### What is expected:
Although the entries contain pictures, the copy should hold only their exact text.
Start of The data
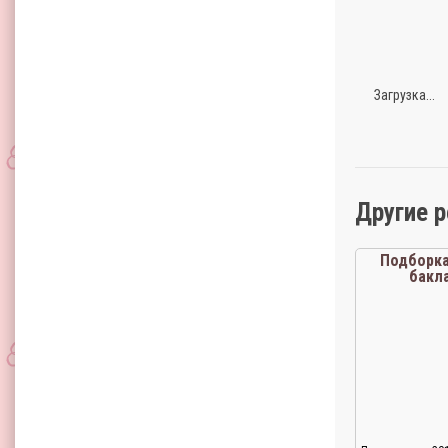
Загрузка...
Другие 
Подборка
бакл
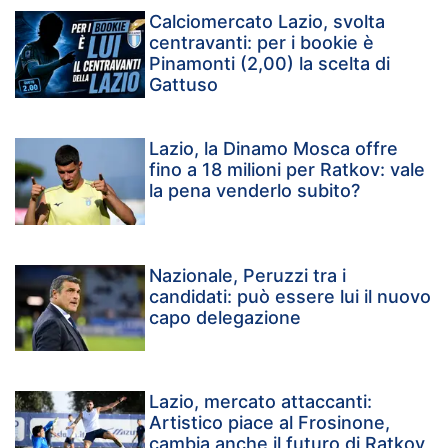
Calciomercato Lazio, svolta
centravanti: per i bookie è
Pinamonti (2,00) la scelta di
Gattuso
Lazio, la Dinamo Mosca offre
fino a 18 milioni per Ratkov: vale
la pena venderlo subito?
Nazionale, Peruzzi tra i
candidati: può essere lui il nuovo
capo delegazione
Lazio, mercato attaccanti:
Artistico piace al Frosinone,
cambia anche il futuro di Ratkov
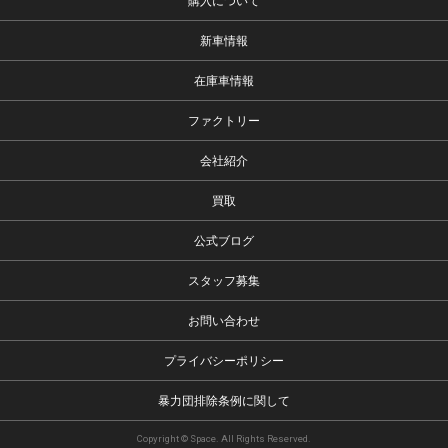
購入について
新車情報
在庫車情報
ファクトリー
会社紹介
買取
公式ブログ
スタッフ募集
お問い合わせ
プライバシーポリシー
暴力団排除条例に関して
Copyright © Space. All Rights Reserved.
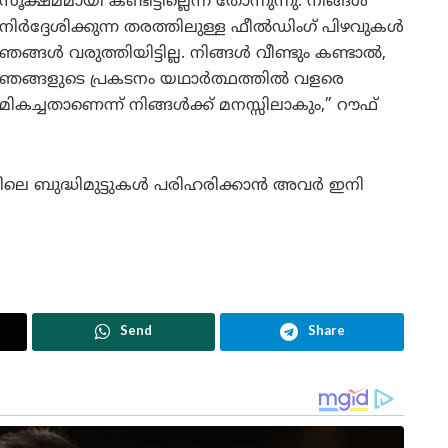
സൂക്ഷ്മമായി കണ്ടിട്ടില്ലെന്ന് തോന്നുന്നു. നിങ്ങൾ
നിർദ്ദേശിക്കുന്ന തരത്തിലുള്ള ഫീൽഡിംഗ് പിഴവുകൾ
ഞങ്ങൾ വരുത്തിയിട്ടില്ല. നിങ്ങൾ വീണ്ടും കണ്ടാൽ,
ഞങ്ങളുടെ പ്രകടനം യഥാർത്ഥത്തിൽ വളരെ
മികച്ചതാണെന്ന് നിങ്ങൾക്ക് മനസ്സിലാകും,” റൗഫ്
്ങിലെ ബുദ്ധിമുട്ടുകൾ പരിഹരിക്കാൻ അവർ ഇനി
Send
Share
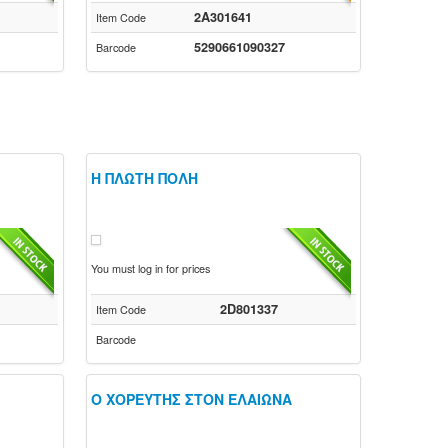
2A301641
Item Code
5290661090327
Barcode
Η ΠΛΩΤΗ ΠΟΛΗ
You must log in for prices
2D801337
Item Code
Barcode
Ο ΧΟΡΕΥΤΗΣ ΣΤΟΝ ΕΛΑΙΩΝΑ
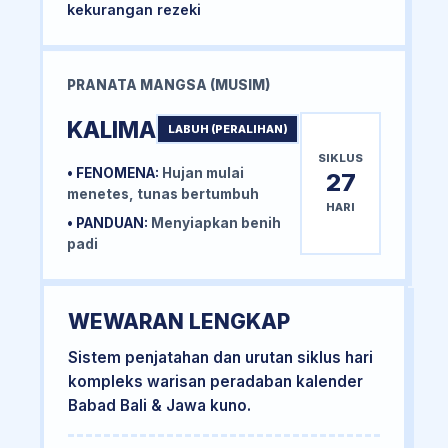
kekurangan rezeki
PRANATA MANGSA (MUSIM)
KALIMA
LABUH (PERALIHAN)
SIKLUS
• FENOMENA:
Hujan mulai
27
menetes, tunas bertumbuh
HARI
• PANDUAN:
Menyiapkan benih
padi
WEWARAN LENGKAP
Sistem penjatahan dan urutan siklus hari
kompleks warisan peradaban kalender
Babad Bali & Jawa kuno.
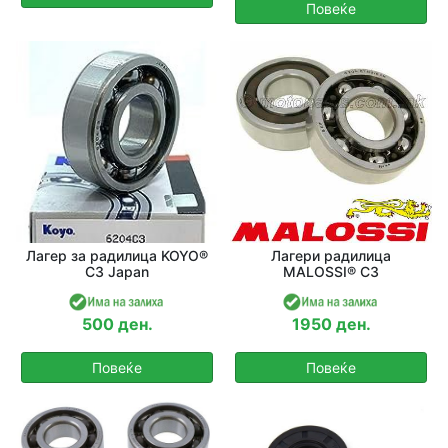
Повеќе
Лагер за радилица KOYO®
Лагери радилица
C3 Japan
MALOSSI® C3
500 ден.
1950 ден.
Повеќе
Повеќе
End of The data
### Answer for the task:
Загрузка...
Другие 
Подборка
бакл
Calciomercato Lazio, svolta
centravanti: per i bookie è
Pinamonti (2,00) la scelta di
Gattuso
Lazio, la Dinamo Mosca offre
fino a 18 milioni per Ratkov: vale
la pena venderlo subito?
Nazionale, Peruzzi tra i
candidati: può essere lui il nuovo
capo delegazione
Lazio, mercato attaccanti:
Artistico piace al Frosinone,
cambia anche il futuro di Ratkov
購入について
新車情報
在庫車情報
ファクトリー
会社紹介
買取
公式ブログ
スタッフ募集
お問い合わせ
プライバシーポリシー
暴力団排除条例に関して
Copyright © Space. All Rights Reserved.
സൂക്ഷ്മമായി കണ്ടിട്ടില്ലെന്ന് തോന്നുന്നു. നിങ്ങൾ
നിർദ്ദേശിക്കുന്ന തരത്തിലുള്ള ഫീൽഡിംഗ് പിഴവുകൾ
ഞങ്ങൾ വരുത്തിയിട്ടില്ല. നിങ്ങൾ വീണ്ടും കണ്ടാൽ,
ഞങ്ങളുടെ പ്രകടനം യഥാർത്ഥത്തിൽ വളരെ
മികച്ചതാണെന്ന് നിങ്ങൾക്ക് മനസ്സിലാകും,” റൗഫ്
്ങിലെ ബുദ്ധിമുട്ടുകൾ പരിഹരിക്കാൻ അവർ ഇനി
Send
Share
2A301641
Item Code
5290661090327
Barcode
Η ΠΛΩΤΗ ΠΟΛΗ
You must log in for prices
2D801337
Item Code
Barcode
Ο ΧΟΡΕΥΤΗΣ ΣΤΟΝ ΕΛΑΙΩΝΑ
kekurangan rezeki
PRANATA MANGSA (MUSIM)
KALIMA
LABUH (PERALIHAN)
SIKLUS
• FENOMENA:
Hujan mulai
27
menetes, tunas bertumbuh
HARI
• PANDUAN:
Menyiapkan benih
padi
WEWARAN LENGKAP
Sistem penjatahan dan urutan siklus hari
kompleks warisan peradaban kalender
Babad Bali & Jawa kuno.
Повеќе
Лагер за радилица KOYO®
Лагери радилица
C3 Japan
MALOSSI® C3
500 ден.
1950 ден.
Повеќе
Повеќе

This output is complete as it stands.